Problem description:
Lift out all lines below that contain "degree".

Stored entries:
'''
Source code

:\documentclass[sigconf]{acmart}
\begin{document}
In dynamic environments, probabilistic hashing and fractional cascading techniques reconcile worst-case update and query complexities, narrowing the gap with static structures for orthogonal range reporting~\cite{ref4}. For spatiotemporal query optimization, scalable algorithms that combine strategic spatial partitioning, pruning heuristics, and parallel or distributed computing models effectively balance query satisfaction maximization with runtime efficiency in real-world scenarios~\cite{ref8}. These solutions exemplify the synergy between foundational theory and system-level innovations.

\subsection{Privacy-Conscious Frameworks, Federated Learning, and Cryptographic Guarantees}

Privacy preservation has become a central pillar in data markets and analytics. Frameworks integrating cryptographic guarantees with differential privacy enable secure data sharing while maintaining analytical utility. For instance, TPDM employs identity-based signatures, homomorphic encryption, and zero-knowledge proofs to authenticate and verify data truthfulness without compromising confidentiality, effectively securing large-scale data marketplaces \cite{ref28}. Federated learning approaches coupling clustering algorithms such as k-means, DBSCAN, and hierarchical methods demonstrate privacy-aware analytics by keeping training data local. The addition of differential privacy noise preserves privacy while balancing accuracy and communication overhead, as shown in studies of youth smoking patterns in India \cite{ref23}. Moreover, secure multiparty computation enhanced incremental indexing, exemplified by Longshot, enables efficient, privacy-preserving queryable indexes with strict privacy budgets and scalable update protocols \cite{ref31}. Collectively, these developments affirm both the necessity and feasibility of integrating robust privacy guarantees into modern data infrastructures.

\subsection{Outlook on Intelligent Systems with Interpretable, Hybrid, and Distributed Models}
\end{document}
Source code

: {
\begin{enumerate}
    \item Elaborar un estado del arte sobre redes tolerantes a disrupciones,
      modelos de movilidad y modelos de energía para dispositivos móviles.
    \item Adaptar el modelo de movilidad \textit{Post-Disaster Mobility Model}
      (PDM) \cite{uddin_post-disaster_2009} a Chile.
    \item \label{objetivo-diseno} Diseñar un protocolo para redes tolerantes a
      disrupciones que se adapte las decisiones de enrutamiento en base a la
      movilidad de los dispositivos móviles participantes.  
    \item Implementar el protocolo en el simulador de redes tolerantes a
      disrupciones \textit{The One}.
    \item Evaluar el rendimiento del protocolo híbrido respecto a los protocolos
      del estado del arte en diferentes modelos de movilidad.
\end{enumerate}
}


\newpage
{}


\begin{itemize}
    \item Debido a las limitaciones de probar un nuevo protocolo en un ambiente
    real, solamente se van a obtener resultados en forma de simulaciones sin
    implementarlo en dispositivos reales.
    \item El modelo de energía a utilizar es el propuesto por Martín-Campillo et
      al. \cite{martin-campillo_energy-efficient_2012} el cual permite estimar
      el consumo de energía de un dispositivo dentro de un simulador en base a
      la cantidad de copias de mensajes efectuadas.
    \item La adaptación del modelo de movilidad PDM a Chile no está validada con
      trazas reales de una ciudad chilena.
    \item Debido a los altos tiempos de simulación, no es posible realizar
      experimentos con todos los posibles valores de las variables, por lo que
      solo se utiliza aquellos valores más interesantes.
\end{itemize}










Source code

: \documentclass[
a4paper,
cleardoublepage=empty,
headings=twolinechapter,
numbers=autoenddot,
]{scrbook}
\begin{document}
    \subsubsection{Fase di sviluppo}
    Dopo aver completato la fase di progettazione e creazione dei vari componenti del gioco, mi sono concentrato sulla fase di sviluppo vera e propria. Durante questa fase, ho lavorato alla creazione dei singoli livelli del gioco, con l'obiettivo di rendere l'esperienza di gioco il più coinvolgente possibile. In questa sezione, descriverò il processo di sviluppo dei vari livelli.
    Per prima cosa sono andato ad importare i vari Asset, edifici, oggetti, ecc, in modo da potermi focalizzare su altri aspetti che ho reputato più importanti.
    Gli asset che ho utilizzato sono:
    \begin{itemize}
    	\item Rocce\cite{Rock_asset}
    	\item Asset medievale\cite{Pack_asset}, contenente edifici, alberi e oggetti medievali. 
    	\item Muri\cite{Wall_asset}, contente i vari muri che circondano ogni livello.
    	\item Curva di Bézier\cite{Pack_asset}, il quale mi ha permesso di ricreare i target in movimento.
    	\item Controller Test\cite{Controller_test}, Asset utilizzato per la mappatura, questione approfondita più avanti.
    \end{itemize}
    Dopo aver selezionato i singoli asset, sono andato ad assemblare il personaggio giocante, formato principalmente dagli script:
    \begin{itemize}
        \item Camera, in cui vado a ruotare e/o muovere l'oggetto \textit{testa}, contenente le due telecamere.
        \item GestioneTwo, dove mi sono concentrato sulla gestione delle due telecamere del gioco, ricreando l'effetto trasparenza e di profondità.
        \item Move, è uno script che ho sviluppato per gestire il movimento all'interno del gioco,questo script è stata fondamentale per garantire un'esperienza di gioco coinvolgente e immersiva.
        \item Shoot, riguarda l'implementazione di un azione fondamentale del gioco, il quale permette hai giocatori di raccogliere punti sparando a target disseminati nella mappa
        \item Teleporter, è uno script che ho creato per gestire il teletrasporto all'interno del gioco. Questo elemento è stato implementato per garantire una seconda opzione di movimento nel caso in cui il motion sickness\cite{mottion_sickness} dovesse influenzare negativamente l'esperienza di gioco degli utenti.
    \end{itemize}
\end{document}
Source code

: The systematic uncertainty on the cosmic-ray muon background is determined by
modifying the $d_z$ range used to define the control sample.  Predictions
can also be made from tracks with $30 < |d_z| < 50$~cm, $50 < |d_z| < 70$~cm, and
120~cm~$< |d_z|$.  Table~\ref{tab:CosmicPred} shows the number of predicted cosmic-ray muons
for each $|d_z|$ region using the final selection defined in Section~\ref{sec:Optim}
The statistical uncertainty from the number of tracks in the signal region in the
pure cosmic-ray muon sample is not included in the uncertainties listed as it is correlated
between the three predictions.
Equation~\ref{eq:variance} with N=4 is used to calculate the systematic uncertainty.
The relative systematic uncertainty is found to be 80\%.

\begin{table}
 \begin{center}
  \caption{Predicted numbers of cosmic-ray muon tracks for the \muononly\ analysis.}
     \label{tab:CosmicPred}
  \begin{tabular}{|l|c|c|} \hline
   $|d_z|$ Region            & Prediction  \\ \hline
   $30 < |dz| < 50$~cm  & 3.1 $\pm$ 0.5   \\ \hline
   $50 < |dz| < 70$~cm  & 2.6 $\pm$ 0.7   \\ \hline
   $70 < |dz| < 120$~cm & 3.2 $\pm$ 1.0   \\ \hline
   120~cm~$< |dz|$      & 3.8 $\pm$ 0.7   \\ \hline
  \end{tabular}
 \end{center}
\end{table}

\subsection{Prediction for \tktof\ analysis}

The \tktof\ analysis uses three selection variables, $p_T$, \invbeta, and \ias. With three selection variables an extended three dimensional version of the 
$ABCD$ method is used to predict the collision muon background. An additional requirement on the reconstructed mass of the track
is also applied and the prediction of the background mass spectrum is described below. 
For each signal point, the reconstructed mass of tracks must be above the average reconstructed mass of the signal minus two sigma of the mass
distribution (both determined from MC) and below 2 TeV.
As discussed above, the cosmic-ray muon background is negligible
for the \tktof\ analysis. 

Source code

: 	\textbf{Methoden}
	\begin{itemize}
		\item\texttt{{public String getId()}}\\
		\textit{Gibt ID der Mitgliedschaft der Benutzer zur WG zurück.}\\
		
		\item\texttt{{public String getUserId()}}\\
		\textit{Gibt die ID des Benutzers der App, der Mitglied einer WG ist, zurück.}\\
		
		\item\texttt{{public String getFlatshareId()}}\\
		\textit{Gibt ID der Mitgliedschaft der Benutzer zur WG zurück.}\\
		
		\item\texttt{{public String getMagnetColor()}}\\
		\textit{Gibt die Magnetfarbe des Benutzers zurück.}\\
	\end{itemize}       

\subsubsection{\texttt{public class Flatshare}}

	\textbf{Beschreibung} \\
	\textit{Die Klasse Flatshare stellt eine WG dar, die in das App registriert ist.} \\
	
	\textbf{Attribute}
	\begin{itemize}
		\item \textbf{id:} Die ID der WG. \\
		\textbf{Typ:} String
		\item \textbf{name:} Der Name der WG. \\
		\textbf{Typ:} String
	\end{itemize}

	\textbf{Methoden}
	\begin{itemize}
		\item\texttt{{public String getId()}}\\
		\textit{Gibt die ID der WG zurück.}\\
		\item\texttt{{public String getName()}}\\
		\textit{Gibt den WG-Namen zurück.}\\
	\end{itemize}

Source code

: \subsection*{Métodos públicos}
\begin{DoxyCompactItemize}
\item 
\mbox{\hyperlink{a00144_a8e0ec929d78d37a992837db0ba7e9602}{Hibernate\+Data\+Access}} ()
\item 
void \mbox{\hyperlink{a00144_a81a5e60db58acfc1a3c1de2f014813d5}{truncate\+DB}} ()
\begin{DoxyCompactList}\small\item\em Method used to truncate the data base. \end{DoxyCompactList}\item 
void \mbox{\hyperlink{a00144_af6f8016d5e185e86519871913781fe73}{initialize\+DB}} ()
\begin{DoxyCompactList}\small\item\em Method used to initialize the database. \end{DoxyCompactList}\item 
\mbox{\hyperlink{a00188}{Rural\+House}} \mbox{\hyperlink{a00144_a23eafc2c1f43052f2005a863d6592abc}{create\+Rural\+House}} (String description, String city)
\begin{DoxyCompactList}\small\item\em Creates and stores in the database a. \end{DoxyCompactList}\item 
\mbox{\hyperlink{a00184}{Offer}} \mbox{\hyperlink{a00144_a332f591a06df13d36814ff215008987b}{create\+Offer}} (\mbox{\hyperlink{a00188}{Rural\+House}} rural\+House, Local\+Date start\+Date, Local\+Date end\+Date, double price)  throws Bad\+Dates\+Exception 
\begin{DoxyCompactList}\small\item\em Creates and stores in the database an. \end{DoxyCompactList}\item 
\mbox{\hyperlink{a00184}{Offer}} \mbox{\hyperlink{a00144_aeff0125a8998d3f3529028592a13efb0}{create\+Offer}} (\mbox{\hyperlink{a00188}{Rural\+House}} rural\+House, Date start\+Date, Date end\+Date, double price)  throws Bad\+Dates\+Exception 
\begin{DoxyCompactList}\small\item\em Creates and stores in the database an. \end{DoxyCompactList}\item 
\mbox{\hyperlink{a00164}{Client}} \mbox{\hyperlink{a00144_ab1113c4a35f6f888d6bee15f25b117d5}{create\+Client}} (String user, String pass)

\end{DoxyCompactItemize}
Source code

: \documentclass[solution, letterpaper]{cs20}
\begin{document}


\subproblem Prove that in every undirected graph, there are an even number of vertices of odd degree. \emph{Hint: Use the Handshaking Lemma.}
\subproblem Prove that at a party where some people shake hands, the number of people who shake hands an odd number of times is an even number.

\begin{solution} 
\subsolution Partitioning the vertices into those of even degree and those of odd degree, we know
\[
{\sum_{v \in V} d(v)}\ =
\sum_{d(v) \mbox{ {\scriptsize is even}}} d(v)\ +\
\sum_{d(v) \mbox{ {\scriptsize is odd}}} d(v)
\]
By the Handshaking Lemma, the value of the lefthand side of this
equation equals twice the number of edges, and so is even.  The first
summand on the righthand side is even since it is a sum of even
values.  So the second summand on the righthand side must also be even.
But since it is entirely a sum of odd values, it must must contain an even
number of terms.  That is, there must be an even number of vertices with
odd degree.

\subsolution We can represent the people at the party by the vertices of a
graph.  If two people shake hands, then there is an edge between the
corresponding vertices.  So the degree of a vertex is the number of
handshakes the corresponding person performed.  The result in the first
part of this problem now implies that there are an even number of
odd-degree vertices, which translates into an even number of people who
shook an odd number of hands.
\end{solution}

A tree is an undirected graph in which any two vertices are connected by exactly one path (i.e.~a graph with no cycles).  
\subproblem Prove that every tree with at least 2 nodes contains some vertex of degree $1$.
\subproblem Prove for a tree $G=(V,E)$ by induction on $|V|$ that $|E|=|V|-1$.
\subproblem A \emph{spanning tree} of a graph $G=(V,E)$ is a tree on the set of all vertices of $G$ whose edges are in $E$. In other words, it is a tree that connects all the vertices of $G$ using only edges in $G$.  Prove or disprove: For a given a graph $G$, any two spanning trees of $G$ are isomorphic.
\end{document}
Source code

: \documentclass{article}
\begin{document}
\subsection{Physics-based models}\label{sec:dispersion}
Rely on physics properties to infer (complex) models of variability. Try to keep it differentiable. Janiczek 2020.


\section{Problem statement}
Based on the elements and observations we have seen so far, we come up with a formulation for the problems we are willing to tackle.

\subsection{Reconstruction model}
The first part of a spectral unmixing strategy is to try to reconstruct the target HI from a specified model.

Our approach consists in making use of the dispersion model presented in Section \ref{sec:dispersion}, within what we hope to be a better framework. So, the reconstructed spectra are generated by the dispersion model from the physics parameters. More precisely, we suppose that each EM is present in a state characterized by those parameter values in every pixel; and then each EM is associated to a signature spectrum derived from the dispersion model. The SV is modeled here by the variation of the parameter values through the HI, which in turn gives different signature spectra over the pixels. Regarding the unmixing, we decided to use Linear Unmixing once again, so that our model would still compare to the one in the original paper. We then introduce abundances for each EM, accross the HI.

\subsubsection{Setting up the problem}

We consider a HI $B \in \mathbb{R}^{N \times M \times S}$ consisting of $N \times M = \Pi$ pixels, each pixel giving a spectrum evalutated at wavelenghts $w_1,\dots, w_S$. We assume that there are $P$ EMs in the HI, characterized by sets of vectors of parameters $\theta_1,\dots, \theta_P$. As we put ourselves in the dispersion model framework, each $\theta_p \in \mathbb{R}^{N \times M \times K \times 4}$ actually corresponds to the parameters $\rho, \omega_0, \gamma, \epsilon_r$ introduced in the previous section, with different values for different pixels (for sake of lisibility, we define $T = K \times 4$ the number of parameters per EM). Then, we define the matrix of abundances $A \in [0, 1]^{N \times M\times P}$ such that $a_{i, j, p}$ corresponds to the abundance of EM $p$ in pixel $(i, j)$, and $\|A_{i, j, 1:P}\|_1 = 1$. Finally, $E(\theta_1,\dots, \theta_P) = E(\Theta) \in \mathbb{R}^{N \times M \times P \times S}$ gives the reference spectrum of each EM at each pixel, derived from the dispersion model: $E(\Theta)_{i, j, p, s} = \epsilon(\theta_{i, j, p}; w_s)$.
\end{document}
'''
Solution to the exercise:
\subproblem Prove that in every undirected graph, there are an even number of vertices of odd degree. \emph{Hint: Use the Handshaking Lemma.}
\subsolution Partitioning the vertices into those of even degree and those of odd degree, we know
odd degree.
corresponding vertices.  So the degree of a vertex is the number of
odd-degree vertices, which translates into an even number of people who
\subproblem Prove that every tree with at least 2 nodes contains some vertex of degree $1$.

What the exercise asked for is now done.